But facts on the ground paint a different picture – one where civil liberties are trampled and society is increasingly irate that its voice falls dumb in the corridors of power.

During Yanukovych’s official visit to Lithuania, he thanked the former Soviet republic and current EU member for its “stable support of Ukraine’s European integration aspirations.” 

But Human Rights Watch came out about the same time saying that Ukraine’s human rights record remained poor in 2012, while Reporters without Borders further demoted Ukraine on its yearly press freedom index to its worse place since 2004, before the democratic Orange Revolution that defeated Yanukovych that year.

One week prior to Yanukovych’s trip, Ukraine’s Helsinki Union announced in a study that the authorities succeeded in 90 percent of cases to ban peaceful assemblies in 2012. 

And when Yanukovych returned to Ukraine on Feb. 7, activists blocked all the entrances to the Kyiv City Council with their habitual demand that council sessions and the city’s budget be open to the public as prescribed by law.

Western leaders are clear in their criticism.

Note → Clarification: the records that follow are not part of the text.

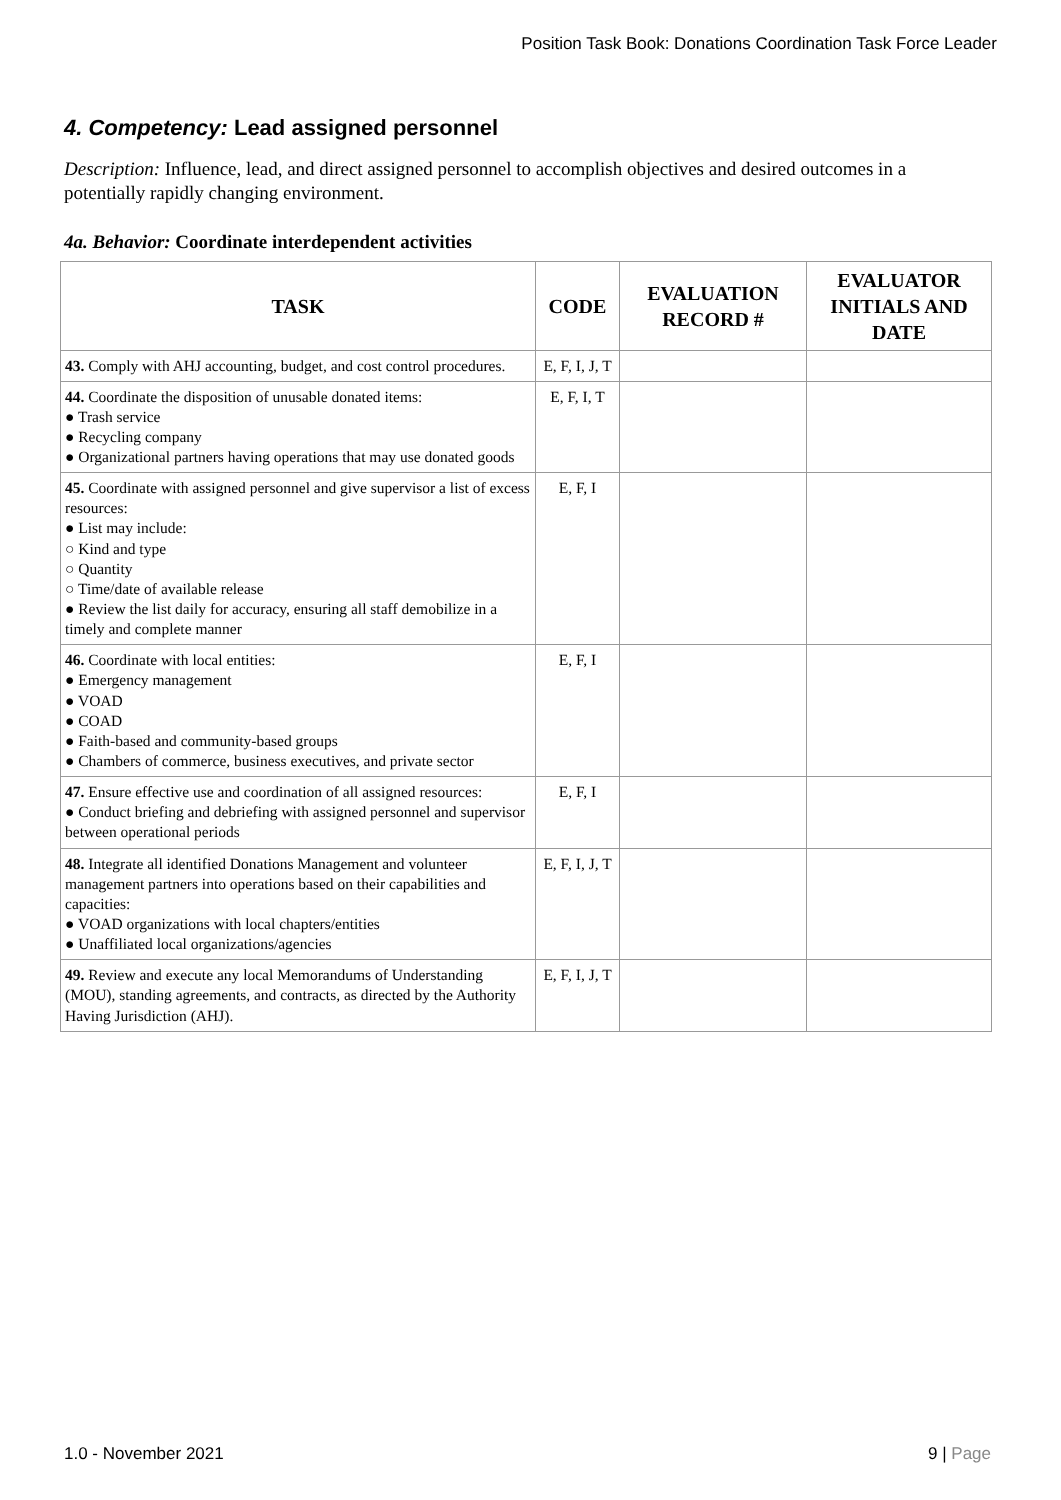Position Task Book: Donations Coordination Task Force Leader
4. Competency: Lead assigned personnel
Description: Influence, lead, and direct assigned personnel to accomplish objectives and desired outcomes in a potentially rapidly changing environment.
4a. Behavior: Coordinate interdependent activities
| TASK | CODE | EVALUATION RECORD # | EVALUATOR INITIALS AND DATE |
| --- | --- | --- | --- |
| 43. Comply with AHJ accounting, budget, and cost control procedures. | E, F, I, J, T | | |
| 44. Coordinate the disposition of unusable donated items: ● Trash service ● Recycling company ● Organizational partners having operations that may use donated goods | E, F, I, T | | |
| 45. Coordinate with assigned personnel and give supervisor a list of excess resources: ● List may include: ○ Kind and type ○ Quantity ○ Time/date of available release ● Review the list daily for accuracy, ensuring all staff demobilize in a timely and complete manner | E, F, I | | |
| 46. Coordinate with local entities: ● Emergency management ● VOAD ● COAD ● Faith-based and community-based groups ● Chambers of commerce, business executives, and private sector | E, F, I | | |
| 47. Ensure effective use and coordination of all assigned resources: ● Conduct briefing and debriefing with assigned personnel and supervisor between operational periods | E, F, I | | |
| 48. Integrate all identified Donations Management and volunteer management partners into operations based on their capabilities and capacities: ● VOAD organizations with local chapters/entities ● Unaffiliated local organizations/agencies | E, F, I, J, T | | |
| 49. Review and execute any local Memorandums of Understanding (MOU), standing agreements, and contracts, as directed by the Authority Having Jurisdiction (AHJ). | E, F, I, J, T | | |
1.0 - November 2021 9 | Page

At a recent roundtable at the Woodrow Wilson Center in Washington, D.C. former U.S. Ambassador to Ukraine Steven Pifer said that in order to improve relations with the West, “Ukraine must foremost improve its democratic ratings because the U.S. government won’t close its eyes to human rights abuses and rollback in democratic practices…” Pifer was upbeat though, stating Ukraine can make a quick turnaround “and once again become of interest to the West.”

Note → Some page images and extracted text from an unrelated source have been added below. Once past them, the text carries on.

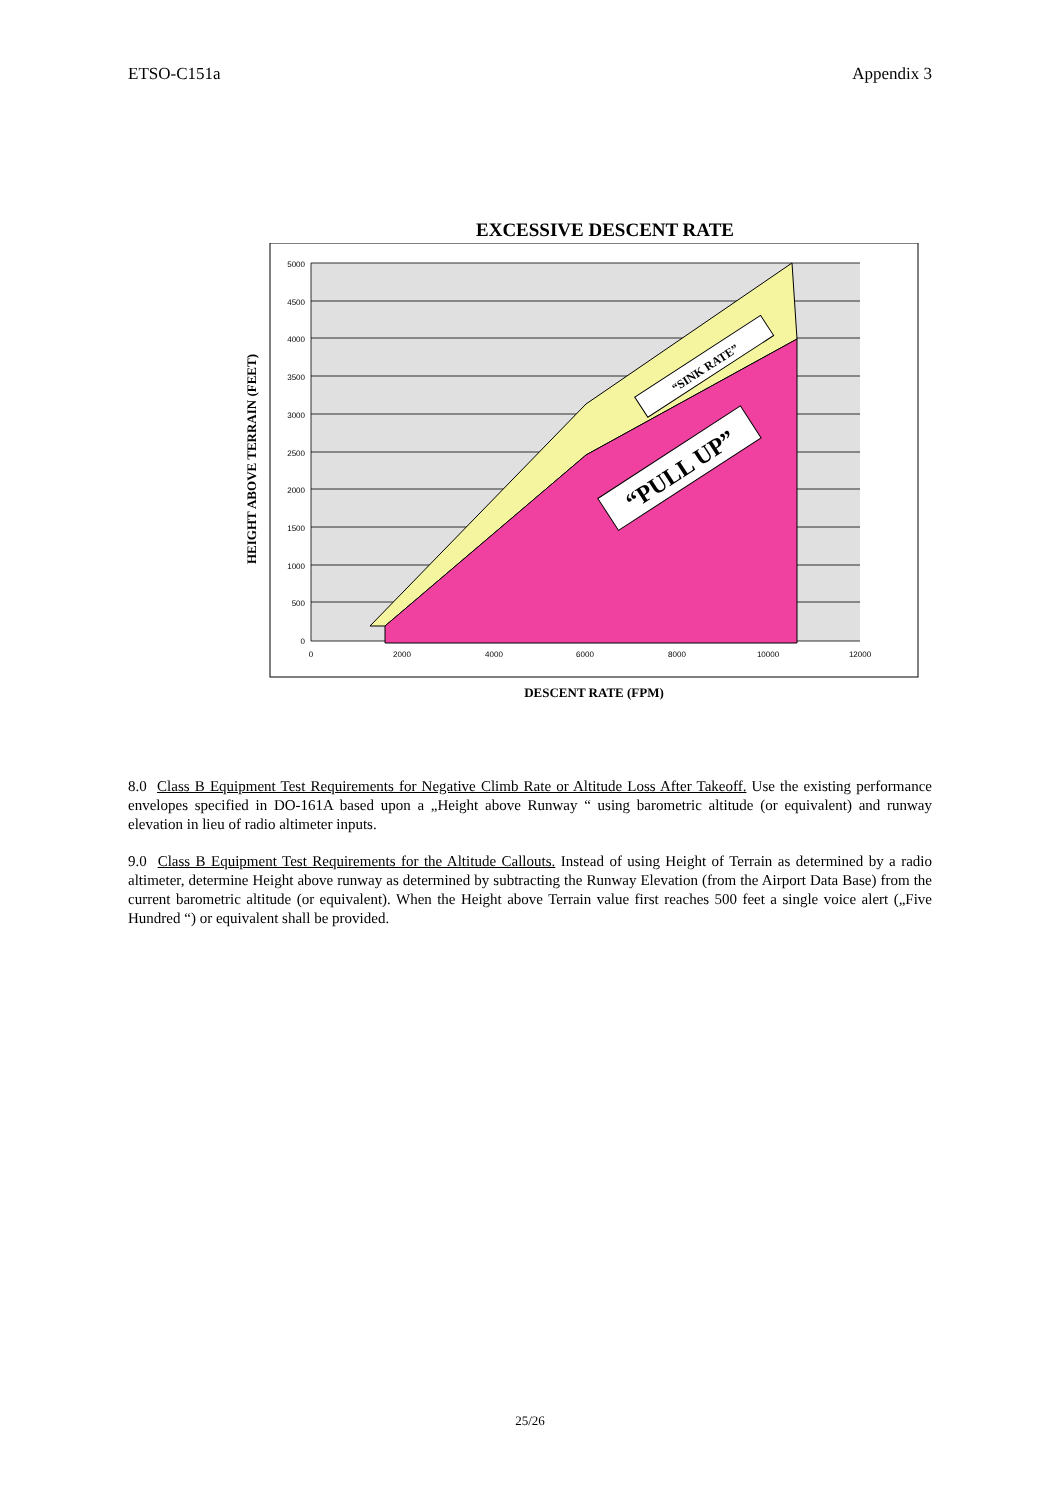ETSO-C151a Appendix 3
EXCESSIVE DESCENT RATE
5000
4500
4000
3500
3000
2500
2000
1500
1000
500
0
0
2000
4000
6000
8000
10000
12000
HEIGHT ABOVE TERRAIN (FEET)
“SINK RATE”
“PULL UP”
DESCENT RATE (FPM)
8.0 Class B Equipment Test Requirements for Negative Climb Rate or Altitude Loss After Takeoff. Use the existing performance envelopes specified in DO-161A based upon a „Height above Runway “ using barometric altitude (or equivalent) and runway elevation in lieu of radio altimeter inputs.
9.0 Class B Equipment Test Requirements for the Altitude Callouts. Instead of using Height of Terrain as determined by a radio altimeter, determine Height above runway as determined by subtracting the Runway Elevation (from the Airport Data Base) from the current barometric altitude (or equivalent). When the Height above Terrain value first reaches 500 feet a single voice alert („Five Hundred “) or equivalent shall be provided.
25/26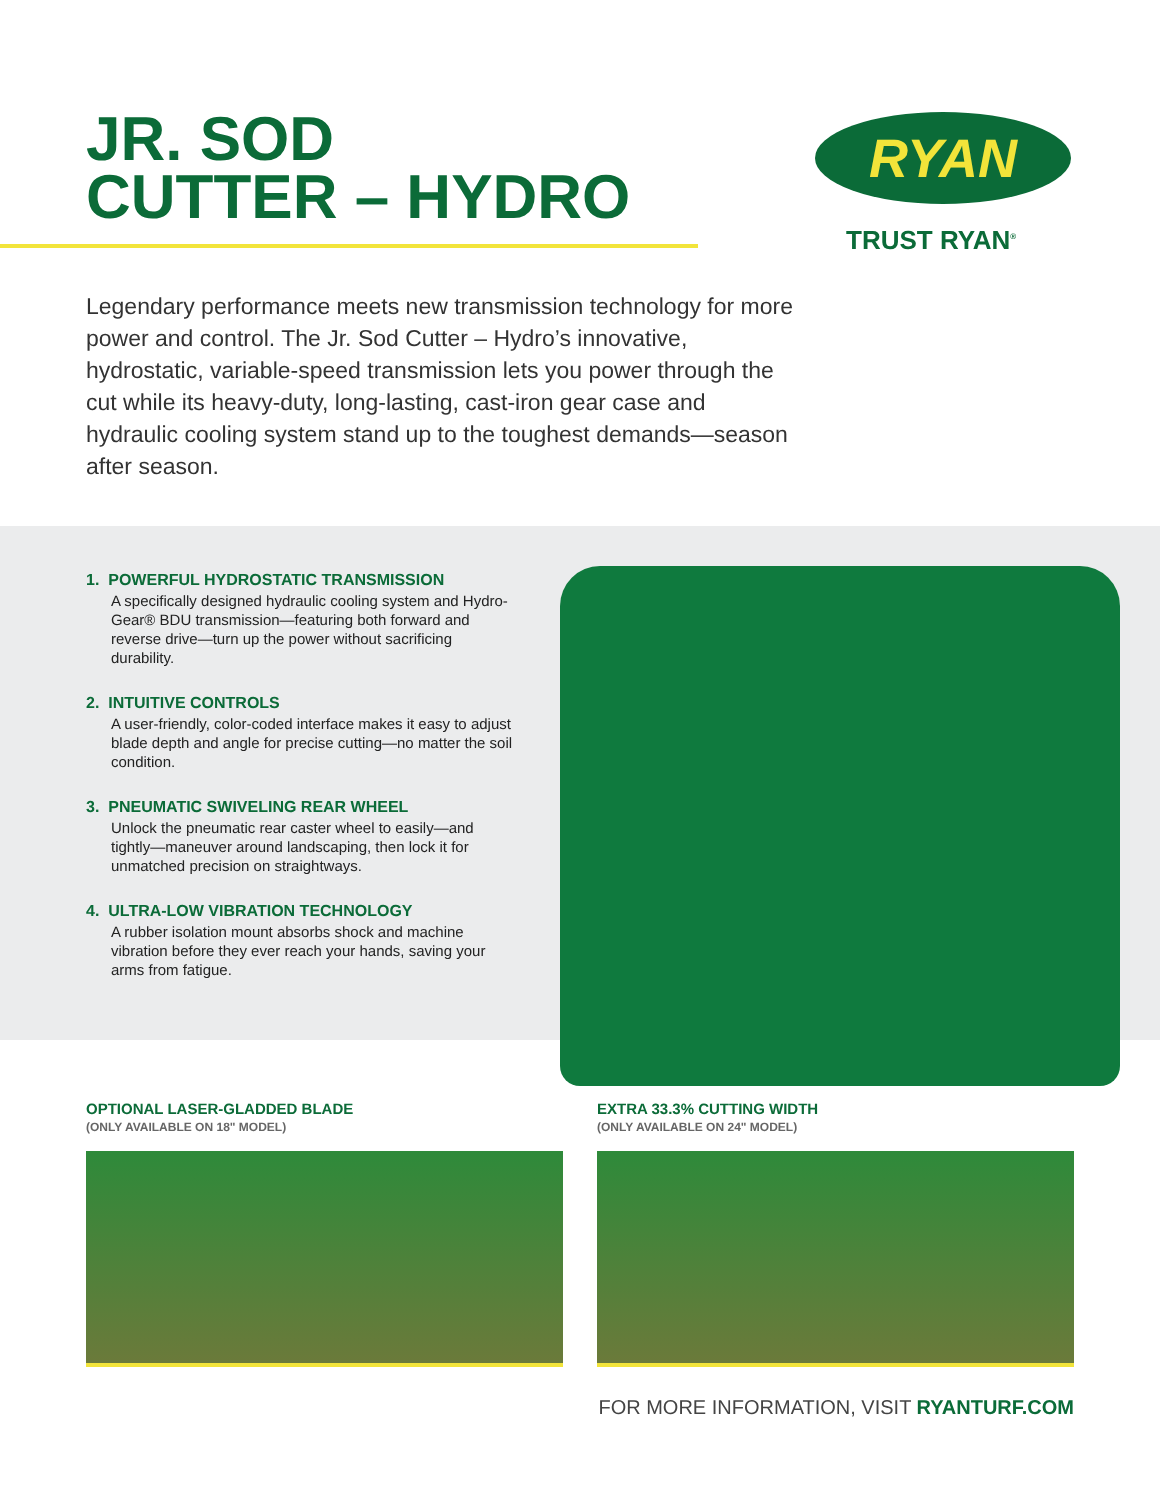JR. SOD
CUTTER – HYDRO
RYAN
TRUST RYAN<sup>®</sup>
Legendary performance meets new transmission technology for more power and control. The Jr. Sod Cutter – Hydro’s innovative, hydrostatic, variable-speed transmission lets you power through the cut while its heavy-duty, long-lasting, cast-iron gear case and hydraulic cooling system stand up to the toughest demands—season after season.
1. POWERFUL HYDROSTATIC TRANSMISSION
A specifically designed hydraulic cooling system and Hydro-Gear® BDU transmission—featuring both forward and reverse drive—turn up the power without sacrificing durability.
2. INTUITIVE CONTROLS
A user-friendly, color-coded interface makes it easy to adjust blade depth and angle for precise cutting—no matter the soil condition.
3. PNEUMATIC SWIVELING REAR WHEEL
Unlock the pneumatic rear caster wheel to easily—and tightly—maneuver around landscaping, then lock it for unmatched precision on straightways.
4. ULTRA-LOW VIBRATION TECHNOLOGY
A rubber isolation mount absorbs shock and machine vibration before they ever reach your hands, saving your arms from fatigue.
OPTIONAL LASER-GLADDED BLADE
(ONLY AVAILABLE ON 18" MODEL)
EXTRA 33.3% CUTTING WIDTH
(ONLY AVAILABLE ON 24" MODEL)
FOR MORE INFORMATION, VISIT RYANTURF.COM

These words were echoed by EU Enlargement Commissioner Stefan Fuele, who told Ukraine’s leadership on Feb. 7 that “the nation needs to implement all of its reform programs quicker, that Europe wants to see real steps made,” lamenting that “nothing has changed in the past five months.” 

Yanukovych told the Lithuanian president he would take her concerns into consideration, but only action will save him from an entire loss of credibility.